To do: Transcribe the records in their entirety, exactly as given.

*** Given records ***

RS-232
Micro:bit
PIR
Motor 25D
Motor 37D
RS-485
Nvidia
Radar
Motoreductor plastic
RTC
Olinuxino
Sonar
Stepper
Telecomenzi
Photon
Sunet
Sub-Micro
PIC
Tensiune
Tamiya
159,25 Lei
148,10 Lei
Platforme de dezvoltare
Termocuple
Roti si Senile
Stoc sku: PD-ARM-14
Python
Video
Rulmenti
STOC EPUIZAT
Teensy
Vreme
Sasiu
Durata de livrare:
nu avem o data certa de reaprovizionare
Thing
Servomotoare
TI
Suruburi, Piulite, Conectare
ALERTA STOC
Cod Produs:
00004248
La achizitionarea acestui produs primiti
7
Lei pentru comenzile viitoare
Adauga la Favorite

*** End of Given records ***

The answer:
RS-232
Micro:bit
PIR
Motor 25D
Motor 37D
RS-485
Nvidia
Radar
Motoreductor plastic
RTC
Olinuxino
Sonar
Stepper
Telecomenzi
Photon
Sunet
Sub-Micro
PIC
Tensiune
Tamiya
159,25 Lei
148,10 Lei
Platforme de dezvoltare
Termocuple
Roti si Senile
Stoc sku: PD-ARM-14
Python
Video
Rulmenti
STOC EPUIZAT
Teensy
Vreme
Sasiu
Durata de livrare:
nu avem o data certa de reaprovizionare
Thing
Servomotoare
TI
Suruburi, Piulite, Conectare
ALERTA STOC
Cod Produs:
00004248
La achizitionarea acestui produs primiti
7
Lei pentru comenzile viitoare
Adauga la Favorite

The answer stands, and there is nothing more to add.